_Action item A_: Tally the rows that contain the string "şiddetsiz", with case counting, and reply with the number alone.

_Extract to read_:
# petsmart



## baboo_jenge (Sep 26, 2008)

Hi,

Does anyone know the link to Petsmart's in store fish special?

I was going to stock my tank, but i couldn;t find the specials....

thanks in advance


----------



## Ciddian (Mar 15, 2006)

You know... I looked and looked and I cant find them either. You might have to call your local petsmart and ask there.

I personally don't pick up fish from there as I find they can be a bit out of my price range. 

Are you set on that store completely? There are a few other shops that we could recommend for you.


----------



## baboo_jenge (Sep 26, 2008)

If you know stores with specials going on please do let me know. 
I'd really appreciate that.


----------



## Ciddian (Mar 15, 2006)

Here is one for the scarborough Big als.
http://www.bigalscanada.com/Stores/Specials/Fish/Fish-Special38_17.jpg If you are buying a few fish ask for a deal.. Sometimes they'll knock some off the price.

www.menageriepetshop.com Is a popular place and a lot of people recommend it if you live in the area. Kinda depends on your area. They dont have a specials flyer so it would be best to call.

I think Pj's has plants on for 2.98, med. orandas on for 5.88 and a few mixed tetra as 5/5.00 but they dont seem to have flyers avail at the moment on their websites unfortunatly 

if you are in the bluffers park area there is North American fish breeders that does carry SW and FW. The section is nice but dwarfed by their SW section. lol. But i've always seen some nice fish there. 
http://www.northamericanfishbreeders.com I do not know of their specials but i am sure you could work out a deal on something you like

Another in my area... Birchmount and kennedy road (ish) is finatics if you are looking for cichlid. I have not been there in a long while but i hear there have been a lot of changes. EDIT: Seems he is carrying tropical again 
Here is the latest thread from PN
http://www.pricenetwork.ca/deal/Finatics_Aquarium_Store-206604.html

Hope that helps.. I really only know of stores in my area...


----------



## CICHthis (Oct 10, 2008)

Depends on what kind of fish you would like to stock your tank with, then certain stores can be recommended


----------



## Sunstar (Jul 29, 2008)

Burlington has some really nice fish at their ALternative Aquariums. Quite often the special of the day. I have seent his as being like a dollar a fish.


----------



## baboo_jenge (Sep 26, 2008)

Well i have thinking about adding 7-10 fish that swim in a school other than neons. Can't really find the suitable fish for a good price. 
I remember when PJs were giving out neons at $6 for 4, i bought like 20... and still have all 20 : )


----------



## ameekplec. (May 1, 2008)

hemigrammus rhodostomos or bleheri (Rummy nose tetras). They school, and look really nice too.
And, as an added bonus, their red heads can indicate water quality - fading indicates poor water quality.

BA usually sells them for like 5 for $10 or something like that. I picked up 10 at that price; I wish I had the room to get at least 25.


----------



## Ciddian (Mar 15, 2006)

Yea rummies are wonderful... I'll second those :3


----------



## baboo_jenge (Sep 26, 2008)

can Rummy nose tetras be kept with other community fish or are they too aggressive?


----------



## Ciddian (Mar 15, 2006)

No they are really friendly... I keep mine with cardinals, head lite tail tetra things and some guppy.. I havent had any issues.

_Stored items from a collection_:
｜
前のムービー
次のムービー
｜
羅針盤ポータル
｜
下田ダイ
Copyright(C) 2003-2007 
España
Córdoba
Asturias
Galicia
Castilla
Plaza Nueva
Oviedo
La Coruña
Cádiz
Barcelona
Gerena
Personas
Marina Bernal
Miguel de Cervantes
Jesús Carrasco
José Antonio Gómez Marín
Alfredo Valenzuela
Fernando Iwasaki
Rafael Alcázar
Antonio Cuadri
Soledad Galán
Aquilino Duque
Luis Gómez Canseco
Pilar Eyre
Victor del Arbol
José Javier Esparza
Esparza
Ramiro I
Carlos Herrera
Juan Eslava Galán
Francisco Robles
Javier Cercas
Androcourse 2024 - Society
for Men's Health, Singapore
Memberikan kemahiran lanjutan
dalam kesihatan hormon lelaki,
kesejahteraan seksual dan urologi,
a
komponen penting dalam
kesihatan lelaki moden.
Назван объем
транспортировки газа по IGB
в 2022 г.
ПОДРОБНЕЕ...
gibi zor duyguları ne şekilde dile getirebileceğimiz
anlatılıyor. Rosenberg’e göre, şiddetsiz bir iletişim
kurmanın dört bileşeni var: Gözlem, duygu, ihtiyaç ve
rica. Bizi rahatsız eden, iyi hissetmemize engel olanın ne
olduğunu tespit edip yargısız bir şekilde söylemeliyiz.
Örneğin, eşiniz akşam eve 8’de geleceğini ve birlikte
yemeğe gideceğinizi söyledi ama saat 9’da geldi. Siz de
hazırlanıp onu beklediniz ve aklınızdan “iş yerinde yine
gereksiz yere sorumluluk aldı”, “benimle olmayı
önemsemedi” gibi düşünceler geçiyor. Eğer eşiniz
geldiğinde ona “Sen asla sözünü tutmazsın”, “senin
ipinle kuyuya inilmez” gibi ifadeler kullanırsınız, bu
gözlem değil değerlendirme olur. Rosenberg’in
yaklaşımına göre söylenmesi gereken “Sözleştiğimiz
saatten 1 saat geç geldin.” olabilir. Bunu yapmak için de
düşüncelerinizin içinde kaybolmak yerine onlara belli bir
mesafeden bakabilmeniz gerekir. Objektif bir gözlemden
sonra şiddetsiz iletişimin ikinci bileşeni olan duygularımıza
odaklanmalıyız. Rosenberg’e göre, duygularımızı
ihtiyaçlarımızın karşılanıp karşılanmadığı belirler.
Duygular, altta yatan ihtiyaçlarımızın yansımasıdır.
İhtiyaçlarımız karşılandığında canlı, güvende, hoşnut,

_Action item B_: In the forum thread above, why does the reply recommending rummy nose tetras say their red heads are an added bonus? Answer in one to three sentences.

_Exercise answer A_: 2

_Exercise answer B_: Their red heads can indicate water quality. When the red fades, it signals poor water quality.